A new report reveals the free release of information stolen from 5.4 million Twitter users and a larger data leak on the social network.
Information on more than 5.4 million Twitter users, including non-public information, has now been released for free through an API vulnerability that was put up for sale a few months ago. Additionally, in a larger data breach, 17 million data records including users’ phone numbers were allegedly extracted from the social network.
In July of this year, a hacker put the information of more than 5.4 million Twitter users up for sale for $30,000. In addition to public data such as Twitter ID and user location, this information also included private data such as phone number and email address. Now the same information has been shared for free in a hacker forum.
The owner of this hacker community, nicknamed Pompompurin, confirmed that this information is the same as the summer season and includes the information of 5,485,635 Twitter users. Among the data in this package, we can mention the email, phone number, Twitter ID, name, geographic location, number of followers, account creation date, and profile picture of people.

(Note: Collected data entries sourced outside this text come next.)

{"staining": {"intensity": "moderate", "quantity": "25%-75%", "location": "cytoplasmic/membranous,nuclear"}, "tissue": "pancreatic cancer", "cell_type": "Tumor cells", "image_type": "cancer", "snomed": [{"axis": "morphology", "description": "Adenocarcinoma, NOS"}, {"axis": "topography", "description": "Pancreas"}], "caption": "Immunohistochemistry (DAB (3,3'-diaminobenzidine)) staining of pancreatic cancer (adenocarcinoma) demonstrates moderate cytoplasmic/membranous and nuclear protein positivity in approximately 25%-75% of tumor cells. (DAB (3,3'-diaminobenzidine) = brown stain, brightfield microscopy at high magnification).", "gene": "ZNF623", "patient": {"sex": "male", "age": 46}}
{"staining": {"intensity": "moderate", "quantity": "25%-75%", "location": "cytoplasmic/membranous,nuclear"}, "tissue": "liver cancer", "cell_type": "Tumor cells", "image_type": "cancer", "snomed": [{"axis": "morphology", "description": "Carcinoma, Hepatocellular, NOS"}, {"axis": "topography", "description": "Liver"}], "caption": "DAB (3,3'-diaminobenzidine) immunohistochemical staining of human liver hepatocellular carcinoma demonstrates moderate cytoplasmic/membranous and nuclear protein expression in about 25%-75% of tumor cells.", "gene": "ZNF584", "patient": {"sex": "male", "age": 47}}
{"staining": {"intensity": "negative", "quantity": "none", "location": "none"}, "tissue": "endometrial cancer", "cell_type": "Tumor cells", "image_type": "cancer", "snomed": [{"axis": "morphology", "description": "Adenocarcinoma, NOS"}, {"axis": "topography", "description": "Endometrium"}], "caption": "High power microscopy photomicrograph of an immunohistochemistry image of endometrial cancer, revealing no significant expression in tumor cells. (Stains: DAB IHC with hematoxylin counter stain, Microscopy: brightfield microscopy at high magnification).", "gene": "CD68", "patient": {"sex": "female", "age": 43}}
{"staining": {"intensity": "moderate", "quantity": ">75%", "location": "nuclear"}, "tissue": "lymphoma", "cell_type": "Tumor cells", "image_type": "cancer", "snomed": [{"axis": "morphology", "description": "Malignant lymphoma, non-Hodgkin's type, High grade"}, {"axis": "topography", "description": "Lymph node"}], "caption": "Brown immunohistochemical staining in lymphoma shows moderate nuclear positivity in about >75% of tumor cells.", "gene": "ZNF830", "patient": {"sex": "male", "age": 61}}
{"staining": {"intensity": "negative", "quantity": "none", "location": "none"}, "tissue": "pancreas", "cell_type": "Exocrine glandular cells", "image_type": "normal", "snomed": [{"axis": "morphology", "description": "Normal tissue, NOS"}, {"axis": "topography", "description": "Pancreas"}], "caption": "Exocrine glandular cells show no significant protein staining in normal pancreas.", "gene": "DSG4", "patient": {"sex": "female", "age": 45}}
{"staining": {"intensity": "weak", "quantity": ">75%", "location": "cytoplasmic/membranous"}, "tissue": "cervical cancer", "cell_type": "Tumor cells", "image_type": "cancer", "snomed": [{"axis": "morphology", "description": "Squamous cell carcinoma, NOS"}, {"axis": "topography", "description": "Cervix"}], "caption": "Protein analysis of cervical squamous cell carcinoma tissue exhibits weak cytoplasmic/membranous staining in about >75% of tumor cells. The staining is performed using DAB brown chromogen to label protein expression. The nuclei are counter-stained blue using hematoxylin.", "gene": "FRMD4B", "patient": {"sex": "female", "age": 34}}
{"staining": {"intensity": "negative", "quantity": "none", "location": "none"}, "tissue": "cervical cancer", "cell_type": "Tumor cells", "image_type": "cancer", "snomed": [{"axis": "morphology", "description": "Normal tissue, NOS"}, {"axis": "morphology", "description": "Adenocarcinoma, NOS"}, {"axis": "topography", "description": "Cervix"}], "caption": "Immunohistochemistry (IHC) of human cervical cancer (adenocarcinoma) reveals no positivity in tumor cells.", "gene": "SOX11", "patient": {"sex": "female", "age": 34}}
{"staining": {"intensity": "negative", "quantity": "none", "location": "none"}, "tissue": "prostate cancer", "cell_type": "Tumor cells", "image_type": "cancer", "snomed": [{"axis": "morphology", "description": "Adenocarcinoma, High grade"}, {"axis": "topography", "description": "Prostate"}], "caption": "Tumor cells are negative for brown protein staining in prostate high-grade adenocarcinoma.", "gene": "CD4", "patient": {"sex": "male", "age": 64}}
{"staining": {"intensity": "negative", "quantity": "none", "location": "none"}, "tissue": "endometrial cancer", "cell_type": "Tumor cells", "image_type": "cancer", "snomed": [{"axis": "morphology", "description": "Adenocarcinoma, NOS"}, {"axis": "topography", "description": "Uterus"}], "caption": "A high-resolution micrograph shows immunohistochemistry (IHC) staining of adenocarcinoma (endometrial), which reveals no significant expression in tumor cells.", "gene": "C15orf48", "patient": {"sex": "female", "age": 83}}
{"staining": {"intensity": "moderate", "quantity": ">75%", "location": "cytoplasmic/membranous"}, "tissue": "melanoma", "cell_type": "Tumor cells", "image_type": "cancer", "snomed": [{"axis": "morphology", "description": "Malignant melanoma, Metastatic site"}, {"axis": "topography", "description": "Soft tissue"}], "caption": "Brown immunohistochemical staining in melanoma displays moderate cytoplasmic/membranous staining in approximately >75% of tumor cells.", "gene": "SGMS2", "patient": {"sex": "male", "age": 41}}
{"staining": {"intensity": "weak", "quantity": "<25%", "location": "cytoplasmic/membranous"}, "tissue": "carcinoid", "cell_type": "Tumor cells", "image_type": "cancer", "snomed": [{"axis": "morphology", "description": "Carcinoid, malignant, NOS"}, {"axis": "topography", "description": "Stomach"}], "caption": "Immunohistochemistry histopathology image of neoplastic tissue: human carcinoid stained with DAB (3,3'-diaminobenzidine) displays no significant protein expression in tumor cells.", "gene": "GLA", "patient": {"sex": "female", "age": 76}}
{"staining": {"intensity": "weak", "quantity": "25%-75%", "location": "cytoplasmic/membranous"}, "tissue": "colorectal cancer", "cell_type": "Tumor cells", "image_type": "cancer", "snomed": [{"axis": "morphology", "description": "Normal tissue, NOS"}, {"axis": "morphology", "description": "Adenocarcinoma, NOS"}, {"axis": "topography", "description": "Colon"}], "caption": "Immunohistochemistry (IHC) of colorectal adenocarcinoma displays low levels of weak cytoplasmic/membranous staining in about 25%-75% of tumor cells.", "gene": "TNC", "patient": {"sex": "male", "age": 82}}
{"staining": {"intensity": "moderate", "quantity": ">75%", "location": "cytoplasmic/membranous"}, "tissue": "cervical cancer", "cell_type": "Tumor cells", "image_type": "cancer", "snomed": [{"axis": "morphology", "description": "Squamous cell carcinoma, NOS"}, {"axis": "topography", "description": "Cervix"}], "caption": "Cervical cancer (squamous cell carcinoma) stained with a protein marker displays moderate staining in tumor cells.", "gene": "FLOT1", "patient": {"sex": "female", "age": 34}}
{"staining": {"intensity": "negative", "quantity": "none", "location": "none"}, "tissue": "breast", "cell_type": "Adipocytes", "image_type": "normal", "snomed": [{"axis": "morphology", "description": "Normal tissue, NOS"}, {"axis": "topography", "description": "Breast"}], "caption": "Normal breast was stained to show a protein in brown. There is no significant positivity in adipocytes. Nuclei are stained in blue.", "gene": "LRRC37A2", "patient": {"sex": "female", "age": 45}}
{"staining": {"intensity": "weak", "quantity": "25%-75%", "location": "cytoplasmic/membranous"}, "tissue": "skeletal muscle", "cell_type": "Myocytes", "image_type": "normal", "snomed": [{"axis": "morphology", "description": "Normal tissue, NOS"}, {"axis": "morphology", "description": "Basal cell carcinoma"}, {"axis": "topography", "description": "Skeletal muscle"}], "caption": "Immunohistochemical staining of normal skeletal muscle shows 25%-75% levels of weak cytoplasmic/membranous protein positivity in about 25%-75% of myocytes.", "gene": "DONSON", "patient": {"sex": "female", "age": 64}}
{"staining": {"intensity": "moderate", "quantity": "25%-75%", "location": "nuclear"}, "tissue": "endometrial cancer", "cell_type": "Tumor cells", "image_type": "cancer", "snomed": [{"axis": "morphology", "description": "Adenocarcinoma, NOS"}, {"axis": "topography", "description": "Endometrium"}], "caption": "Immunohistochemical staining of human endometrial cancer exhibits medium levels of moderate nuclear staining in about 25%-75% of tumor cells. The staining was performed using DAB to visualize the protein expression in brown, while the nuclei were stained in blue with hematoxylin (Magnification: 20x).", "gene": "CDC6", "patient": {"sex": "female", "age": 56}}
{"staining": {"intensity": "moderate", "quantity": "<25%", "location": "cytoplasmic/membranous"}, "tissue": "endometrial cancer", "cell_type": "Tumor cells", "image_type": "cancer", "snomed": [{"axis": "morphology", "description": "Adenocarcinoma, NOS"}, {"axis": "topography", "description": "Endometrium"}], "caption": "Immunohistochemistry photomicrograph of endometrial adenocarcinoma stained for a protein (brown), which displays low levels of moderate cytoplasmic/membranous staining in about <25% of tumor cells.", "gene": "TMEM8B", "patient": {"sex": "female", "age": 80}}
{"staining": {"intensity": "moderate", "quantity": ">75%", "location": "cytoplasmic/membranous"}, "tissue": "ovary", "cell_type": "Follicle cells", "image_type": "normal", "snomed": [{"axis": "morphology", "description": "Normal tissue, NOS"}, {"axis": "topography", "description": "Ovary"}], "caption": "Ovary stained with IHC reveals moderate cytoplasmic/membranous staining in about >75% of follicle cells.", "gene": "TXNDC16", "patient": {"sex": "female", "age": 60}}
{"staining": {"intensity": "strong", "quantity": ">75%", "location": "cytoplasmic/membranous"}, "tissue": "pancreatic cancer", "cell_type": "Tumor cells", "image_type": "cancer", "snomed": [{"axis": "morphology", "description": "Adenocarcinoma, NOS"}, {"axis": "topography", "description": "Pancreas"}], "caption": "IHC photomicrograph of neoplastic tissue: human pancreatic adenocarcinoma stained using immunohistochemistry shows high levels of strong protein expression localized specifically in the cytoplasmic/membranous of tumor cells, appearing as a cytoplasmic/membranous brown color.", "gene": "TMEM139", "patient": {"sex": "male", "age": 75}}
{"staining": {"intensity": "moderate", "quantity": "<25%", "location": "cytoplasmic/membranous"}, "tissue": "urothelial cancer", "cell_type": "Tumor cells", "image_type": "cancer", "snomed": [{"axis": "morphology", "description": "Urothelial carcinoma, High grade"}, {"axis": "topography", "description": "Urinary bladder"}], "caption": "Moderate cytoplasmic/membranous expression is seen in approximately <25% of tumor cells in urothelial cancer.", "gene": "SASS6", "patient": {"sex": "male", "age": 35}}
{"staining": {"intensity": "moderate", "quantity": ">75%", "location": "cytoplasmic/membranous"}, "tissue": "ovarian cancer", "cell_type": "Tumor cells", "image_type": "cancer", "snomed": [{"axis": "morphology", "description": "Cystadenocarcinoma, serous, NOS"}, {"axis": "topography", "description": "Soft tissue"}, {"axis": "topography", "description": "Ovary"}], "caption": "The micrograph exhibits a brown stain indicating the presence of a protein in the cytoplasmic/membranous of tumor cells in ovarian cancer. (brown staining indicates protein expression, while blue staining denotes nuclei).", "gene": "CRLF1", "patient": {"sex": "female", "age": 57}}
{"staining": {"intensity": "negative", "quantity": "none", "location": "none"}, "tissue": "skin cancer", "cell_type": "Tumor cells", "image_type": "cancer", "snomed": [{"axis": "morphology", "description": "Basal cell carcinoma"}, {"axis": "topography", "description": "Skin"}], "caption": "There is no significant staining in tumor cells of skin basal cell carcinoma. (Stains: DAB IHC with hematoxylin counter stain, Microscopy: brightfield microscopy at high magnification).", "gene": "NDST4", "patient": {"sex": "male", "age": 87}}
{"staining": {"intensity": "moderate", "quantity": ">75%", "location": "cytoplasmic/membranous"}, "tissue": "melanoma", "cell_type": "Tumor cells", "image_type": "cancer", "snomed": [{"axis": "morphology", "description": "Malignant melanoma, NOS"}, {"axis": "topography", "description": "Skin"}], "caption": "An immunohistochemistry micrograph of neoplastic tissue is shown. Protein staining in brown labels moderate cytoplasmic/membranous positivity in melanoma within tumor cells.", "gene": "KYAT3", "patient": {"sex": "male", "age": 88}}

Twitter’s data leak continues with this API vulnerability
Additionally, the said vulnerability apparently led to a larger data leak. In this big leak, there are tens of millions of information records of Twitter users, including their phone numbers and IDs. The news of this information leak was published by a security expert named Chad Loder on Twitter, but he lost his access to this social network shortly after.
Later, “Lader” published an example of this information while distorting part of the data on Mastodon’s social network. The website BleepingComputer has managed to confirm the authenticity of the data contained in the data leak, which includes the phone numbers of 1,377,132 users in France.
This website says it has been informed that this information leak includes files by country and geographical codes. The database is rumored to contain more than 17 million data records, but BleepingComputer has not independently verified this claim.